Submitted by I Hate Cricket Sex, 25, NYC
This isn’t a particularly titillating story, but it should really help a lot of young men out there.
I met a cute, albeit slightly younger, guy at a bar last summer. I’d recently gone through a break up and was looking for some no-strings fun, and this guy seemed like the perfect opportunity. We end up back at his apartment, which looks like a dorm room (red flag…immature city) and after some movie watching and making out, we start getting more serious…
Biggest. Penis. Ever. I mean – HUGE. But of good proportions. It was honestly worthy of a statue it was so…good looking. I thought I was in for a treat. Not so much. Turns out Bobby Big Dick was one of the worst lovers (well, one night stands) I’ve ever had. NO foreplay, no touching or caressing or sexy moans or passionate moves whatsoever. And he was completely SILENT. I’m talking crickets silent. I could hear the meter of a cab dropping someone off on the street outside. Not even heavy breathing! I felt totally awkward, especially since I’m normally a passionate and sort of loudish chick.
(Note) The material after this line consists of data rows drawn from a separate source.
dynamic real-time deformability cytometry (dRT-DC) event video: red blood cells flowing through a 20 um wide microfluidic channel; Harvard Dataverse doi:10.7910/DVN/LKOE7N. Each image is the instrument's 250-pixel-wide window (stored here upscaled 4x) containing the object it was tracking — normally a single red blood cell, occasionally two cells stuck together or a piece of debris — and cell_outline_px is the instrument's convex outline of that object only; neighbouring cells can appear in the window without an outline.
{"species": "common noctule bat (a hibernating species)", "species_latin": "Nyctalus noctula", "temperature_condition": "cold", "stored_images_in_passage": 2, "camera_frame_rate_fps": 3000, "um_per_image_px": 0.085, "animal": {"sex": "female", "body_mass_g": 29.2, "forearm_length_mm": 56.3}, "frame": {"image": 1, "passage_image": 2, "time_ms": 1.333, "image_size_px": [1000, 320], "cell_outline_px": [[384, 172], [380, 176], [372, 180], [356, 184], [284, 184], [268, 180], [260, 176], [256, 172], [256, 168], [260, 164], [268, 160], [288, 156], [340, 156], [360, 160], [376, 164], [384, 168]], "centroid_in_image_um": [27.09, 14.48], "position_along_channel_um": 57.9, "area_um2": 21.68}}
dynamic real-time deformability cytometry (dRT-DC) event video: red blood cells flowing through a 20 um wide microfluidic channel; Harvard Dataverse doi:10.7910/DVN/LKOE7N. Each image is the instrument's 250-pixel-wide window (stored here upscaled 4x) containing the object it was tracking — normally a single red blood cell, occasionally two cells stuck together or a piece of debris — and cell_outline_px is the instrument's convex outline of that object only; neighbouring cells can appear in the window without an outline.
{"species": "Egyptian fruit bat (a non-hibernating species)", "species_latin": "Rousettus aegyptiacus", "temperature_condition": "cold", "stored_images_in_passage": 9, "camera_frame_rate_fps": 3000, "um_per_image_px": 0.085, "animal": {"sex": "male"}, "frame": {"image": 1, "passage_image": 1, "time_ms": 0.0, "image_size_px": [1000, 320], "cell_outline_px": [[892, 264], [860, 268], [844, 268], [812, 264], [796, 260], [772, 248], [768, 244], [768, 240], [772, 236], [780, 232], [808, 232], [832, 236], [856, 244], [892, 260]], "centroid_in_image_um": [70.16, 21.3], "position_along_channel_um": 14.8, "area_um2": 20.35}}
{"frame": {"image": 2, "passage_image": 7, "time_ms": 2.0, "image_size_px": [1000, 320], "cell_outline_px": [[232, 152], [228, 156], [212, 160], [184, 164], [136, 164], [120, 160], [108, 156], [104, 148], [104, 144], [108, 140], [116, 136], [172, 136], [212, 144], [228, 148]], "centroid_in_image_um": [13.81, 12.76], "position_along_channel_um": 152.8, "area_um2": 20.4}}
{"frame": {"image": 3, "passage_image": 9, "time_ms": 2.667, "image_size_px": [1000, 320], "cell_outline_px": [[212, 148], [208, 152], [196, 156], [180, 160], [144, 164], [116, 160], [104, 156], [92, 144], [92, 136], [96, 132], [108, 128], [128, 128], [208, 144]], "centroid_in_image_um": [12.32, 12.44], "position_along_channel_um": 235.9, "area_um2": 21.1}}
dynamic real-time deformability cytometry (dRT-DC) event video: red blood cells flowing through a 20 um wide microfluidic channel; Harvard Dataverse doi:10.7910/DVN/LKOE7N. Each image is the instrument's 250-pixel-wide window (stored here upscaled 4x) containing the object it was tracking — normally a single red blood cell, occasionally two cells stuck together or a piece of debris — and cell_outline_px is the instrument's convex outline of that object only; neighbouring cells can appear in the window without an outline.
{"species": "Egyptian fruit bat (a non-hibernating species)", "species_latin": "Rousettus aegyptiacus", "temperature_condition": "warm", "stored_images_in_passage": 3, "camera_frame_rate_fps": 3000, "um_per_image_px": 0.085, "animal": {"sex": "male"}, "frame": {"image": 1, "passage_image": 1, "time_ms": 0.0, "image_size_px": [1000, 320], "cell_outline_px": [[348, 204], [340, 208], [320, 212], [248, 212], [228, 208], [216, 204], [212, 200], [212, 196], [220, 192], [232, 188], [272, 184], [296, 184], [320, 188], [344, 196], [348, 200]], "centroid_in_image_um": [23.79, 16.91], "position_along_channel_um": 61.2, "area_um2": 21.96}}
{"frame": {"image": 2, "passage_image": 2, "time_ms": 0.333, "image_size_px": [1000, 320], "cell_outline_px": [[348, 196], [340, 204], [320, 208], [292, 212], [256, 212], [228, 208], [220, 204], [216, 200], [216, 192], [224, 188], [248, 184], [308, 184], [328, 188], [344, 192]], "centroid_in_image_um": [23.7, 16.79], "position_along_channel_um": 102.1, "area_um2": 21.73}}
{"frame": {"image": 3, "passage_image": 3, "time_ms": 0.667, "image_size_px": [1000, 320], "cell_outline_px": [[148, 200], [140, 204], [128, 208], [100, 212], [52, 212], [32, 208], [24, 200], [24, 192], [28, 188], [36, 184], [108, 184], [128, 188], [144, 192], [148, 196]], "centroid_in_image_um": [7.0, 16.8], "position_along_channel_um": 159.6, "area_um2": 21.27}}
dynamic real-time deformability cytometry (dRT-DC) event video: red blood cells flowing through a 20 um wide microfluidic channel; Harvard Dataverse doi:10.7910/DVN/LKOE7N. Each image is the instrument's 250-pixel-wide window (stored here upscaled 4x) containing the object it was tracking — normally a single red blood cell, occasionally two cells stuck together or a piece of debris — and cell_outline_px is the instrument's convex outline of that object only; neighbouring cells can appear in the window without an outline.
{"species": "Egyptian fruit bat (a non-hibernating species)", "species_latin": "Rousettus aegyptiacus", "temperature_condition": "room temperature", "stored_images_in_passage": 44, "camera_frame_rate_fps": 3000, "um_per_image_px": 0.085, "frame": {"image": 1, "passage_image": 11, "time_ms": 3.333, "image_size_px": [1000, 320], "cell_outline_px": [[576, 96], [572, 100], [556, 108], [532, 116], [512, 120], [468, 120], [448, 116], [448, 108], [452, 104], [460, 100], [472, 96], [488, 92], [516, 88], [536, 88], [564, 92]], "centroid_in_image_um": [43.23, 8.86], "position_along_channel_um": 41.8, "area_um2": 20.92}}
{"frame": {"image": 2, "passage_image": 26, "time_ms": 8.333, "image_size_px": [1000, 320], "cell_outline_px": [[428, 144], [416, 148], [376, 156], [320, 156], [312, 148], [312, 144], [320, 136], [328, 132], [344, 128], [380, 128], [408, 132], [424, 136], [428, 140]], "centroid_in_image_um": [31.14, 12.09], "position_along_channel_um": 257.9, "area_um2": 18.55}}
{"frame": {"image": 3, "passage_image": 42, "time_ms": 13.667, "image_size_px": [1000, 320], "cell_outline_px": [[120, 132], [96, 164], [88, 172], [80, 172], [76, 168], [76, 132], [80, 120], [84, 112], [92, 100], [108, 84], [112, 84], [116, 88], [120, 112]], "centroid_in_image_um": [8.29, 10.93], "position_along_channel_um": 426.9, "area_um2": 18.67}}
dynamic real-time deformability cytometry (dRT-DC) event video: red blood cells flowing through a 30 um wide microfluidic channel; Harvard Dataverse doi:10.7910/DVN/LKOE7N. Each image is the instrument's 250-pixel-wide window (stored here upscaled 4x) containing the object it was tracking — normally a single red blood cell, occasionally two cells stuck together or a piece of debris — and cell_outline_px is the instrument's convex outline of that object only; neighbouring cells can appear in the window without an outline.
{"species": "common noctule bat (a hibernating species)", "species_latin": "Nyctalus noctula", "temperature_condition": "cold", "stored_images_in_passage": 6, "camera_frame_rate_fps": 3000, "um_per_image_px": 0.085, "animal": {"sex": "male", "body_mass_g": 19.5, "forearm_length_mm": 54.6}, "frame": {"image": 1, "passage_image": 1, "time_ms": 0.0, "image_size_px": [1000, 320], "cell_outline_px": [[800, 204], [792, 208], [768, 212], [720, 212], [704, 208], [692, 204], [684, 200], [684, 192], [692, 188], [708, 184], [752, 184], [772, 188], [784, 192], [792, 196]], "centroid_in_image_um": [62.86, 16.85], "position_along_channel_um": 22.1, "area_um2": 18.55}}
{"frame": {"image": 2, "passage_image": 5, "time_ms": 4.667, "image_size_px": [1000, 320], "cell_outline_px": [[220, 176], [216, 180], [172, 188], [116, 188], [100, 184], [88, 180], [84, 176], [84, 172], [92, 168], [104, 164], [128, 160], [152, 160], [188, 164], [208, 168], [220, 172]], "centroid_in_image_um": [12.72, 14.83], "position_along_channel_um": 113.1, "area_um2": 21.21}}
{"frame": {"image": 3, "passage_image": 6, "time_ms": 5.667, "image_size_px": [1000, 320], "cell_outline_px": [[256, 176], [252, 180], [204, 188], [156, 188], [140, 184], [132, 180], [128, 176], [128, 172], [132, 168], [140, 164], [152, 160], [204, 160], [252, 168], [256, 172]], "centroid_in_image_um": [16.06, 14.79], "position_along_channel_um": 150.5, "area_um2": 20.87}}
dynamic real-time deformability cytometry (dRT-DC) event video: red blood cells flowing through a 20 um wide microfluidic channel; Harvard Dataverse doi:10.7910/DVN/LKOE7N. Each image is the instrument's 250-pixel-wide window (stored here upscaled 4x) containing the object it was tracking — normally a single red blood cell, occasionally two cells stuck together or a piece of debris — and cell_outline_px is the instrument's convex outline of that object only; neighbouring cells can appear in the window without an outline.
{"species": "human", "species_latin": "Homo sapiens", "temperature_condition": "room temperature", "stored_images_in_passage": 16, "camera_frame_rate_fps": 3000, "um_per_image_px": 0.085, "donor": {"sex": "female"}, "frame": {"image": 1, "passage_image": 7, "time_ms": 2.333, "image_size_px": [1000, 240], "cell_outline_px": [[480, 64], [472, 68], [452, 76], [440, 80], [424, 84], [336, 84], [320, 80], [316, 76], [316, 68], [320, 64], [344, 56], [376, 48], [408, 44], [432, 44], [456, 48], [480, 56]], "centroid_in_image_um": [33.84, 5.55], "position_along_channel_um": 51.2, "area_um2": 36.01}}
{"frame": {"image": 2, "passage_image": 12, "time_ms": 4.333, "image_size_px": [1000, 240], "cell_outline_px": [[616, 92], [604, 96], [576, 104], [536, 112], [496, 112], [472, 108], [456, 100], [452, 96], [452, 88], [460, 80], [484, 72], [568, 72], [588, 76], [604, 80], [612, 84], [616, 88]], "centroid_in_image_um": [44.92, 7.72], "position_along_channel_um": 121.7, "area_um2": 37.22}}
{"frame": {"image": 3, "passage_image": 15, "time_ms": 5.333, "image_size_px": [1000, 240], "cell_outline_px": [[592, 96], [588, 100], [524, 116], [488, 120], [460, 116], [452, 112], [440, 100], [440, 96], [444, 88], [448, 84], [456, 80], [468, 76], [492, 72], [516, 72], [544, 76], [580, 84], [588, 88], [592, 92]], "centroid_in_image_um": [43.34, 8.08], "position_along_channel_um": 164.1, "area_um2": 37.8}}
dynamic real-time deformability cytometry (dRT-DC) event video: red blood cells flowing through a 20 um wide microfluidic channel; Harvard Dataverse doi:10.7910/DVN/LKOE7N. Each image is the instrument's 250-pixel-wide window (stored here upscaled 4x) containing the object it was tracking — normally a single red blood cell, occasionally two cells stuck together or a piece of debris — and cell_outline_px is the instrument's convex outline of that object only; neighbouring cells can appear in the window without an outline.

I was starting to suspect that he was an android.
When it was over, he asked if I had had a good time. I said, “Uh, did YOU??” “Yeah, it was awesome.” Oh jesus, he thought that was GOOD. He asks, “Did you come? Because I like to make a girl come at least 3 times.” I actually laughed out loud at this. Puh-LEASE. I started calculating how much a cab home at 4 am would cost.
Then he started talking about how he hated those emo kids in high school who talked about suicide. So random. I couldn’t resist changing the subject and asking if he was always that robotic during sex (hey, I didn’t plan on seeing him again). He goes – “yeah I don’t see what the big deal is. I mean, I have a penis, girls have a vagina – you just stick it in. No bells and whistles.” I told him good sex is a lot more than just sticking your ‘penis’ in my ‘vagina’ a few dozen times – “Whatever,” he says. Gentlemen, bells and whistles (not literally) lead to fireworks, not silent and creepy pumping.
What a waste of a perfectly good penis on a perfectly stupid ass.